Thursday, August 6, 2009

Dr. Wordwielder's Mysterious Encounter

A Word from Dr. Wordwielder:

Greetings, my friends!
Please accept my deepest regrets for my lack of punctuality in arriving at Rather Be Writing. For some unknown reason, I've developed a bit of brain fog over the last ten hours.

You see, I had completed my lessons and extra-curricular reading activities at the university library over an hour earlier than usual and so I had purposed in my heart to make an excursion to my local Barnes and Noble Booksellers establishment. The motivation for doing so was to acquire for myself a copy of the magazine, Etymology Today, where I had published an article called, “Colloquialism, The Root of Linguistic Morphology.”

Prior to leaving the university, I had received a telephone call from Ms. BeckyJoie to inform me that she was having a bit of schedule overload; what, between her new work with the non-profit organization, her review-writing job and some family distress, she requested that I postpone my visit until this evening. I was happy to oblige as it had been nearly a month since my last visit to the shelves of the celestial book hall and bistro. So I retired forthwith to Barnes and Noble.

When I arrived at my destination, I was delighted to hear that the public address system was alternating between selections of my most favored musicians, the classical composer, Mozart and the Big Band legend, Glen Miller. I felt at home, once again, with the enticing scent of fresh ink and new paper, which had comforted me from my early childhood visits to the library and bookstores. I began skimming the assortment of reading fare that lined up on the shelves as I passed through to the news department. I noted the 2010 volumes of the Writer's Market Guide and Poet's Market were freshly set in rows and still wrapped in plastic. I latched on to a copy of each and tucked them into my satchel, continuing toward the magazine rack.

There it was-of crisp copy of Etymology Today. I surveyed the pages until I found my article, wanting to make sure that the editor left my precious manuscript intact. I noted that there were no errors. The information in the document is vital to the maintenance of the English language. I oft chance to hear the deterioration of our distinguished lingua mater when a youngster verbalizes that he likes to stand around and be cold with his friends. He ought at least to put the 'g' in "chilling". And once, in the hallways of the university, a group of young men were running through like herds of cattle when one of them barged into me.

“My bad,” he said.

I was waiting for him to finish the sentence. “My bad...mistake.” “My bad... aim” or something like that but he stopped--short--at the word “bad”.

Why! Just yesterday, I was meandering through the parking lot and a sports vehicle scurried in right behind me. A gaggle of girls came running to the driver's side door yelling, “Oh! Sweet!”

I looked to see if there was a box of chocolates in the hands of the fellow but for the life of me, I could only see a bag of books. Young people these days!

**Supplied material**
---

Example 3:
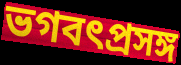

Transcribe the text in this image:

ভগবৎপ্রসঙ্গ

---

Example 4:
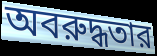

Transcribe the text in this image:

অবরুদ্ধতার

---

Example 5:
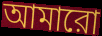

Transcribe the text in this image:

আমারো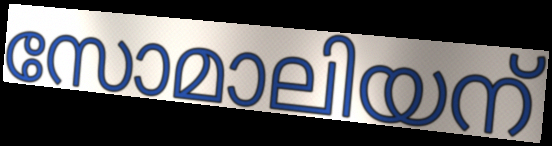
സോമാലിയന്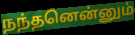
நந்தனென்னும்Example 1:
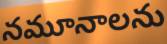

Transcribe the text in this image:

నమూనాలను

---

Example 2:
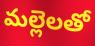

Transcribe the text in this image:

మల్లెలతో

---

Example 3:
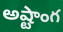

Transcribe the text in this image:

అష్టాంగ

---

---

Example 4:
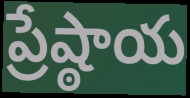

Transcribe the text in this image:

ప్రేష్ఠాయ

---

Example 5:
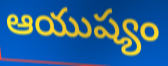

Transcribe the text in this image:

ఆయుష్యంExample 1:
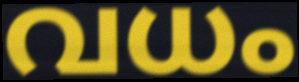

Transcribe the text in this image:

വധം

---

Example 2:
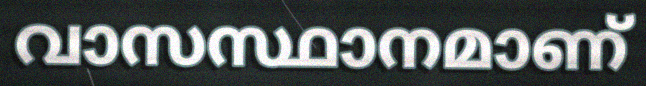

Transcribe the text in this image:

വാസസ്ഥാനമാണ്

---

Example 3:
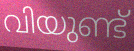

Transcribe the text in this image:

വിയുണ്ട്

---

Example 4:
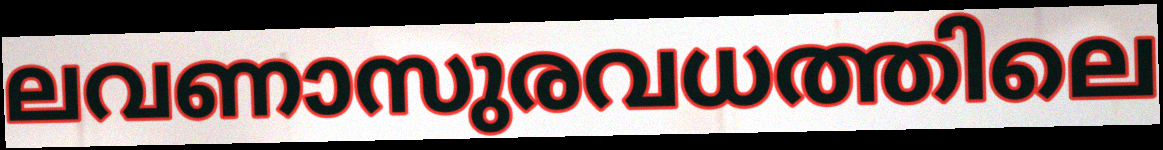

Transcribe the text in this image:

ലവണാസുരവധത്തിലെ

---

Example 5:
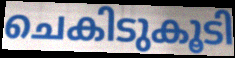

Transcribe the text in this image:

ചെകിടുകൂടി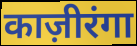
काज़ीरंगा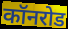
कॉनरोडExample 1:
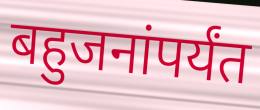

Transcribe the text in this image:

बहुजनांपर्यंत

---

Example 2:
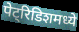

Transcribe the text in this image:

**Given request**
Please condense the paragraph of the blog post that begins "Prior to leaving the university" into two sentences, keeping its main facts. The listing is not needed for this.

**Complete answer**
Before leaving the university, Dr. Wordwielder got a call from Ms. BeckyJoie, who was overloaded with her new non-profit work, her review-writing job and some family distress, and asked to postpone the visit until this evening. Glad to oblige, since it had been nearly a month since the last trip to the bookstore, Dr. Wordwielder went straight to Barnes and Noble.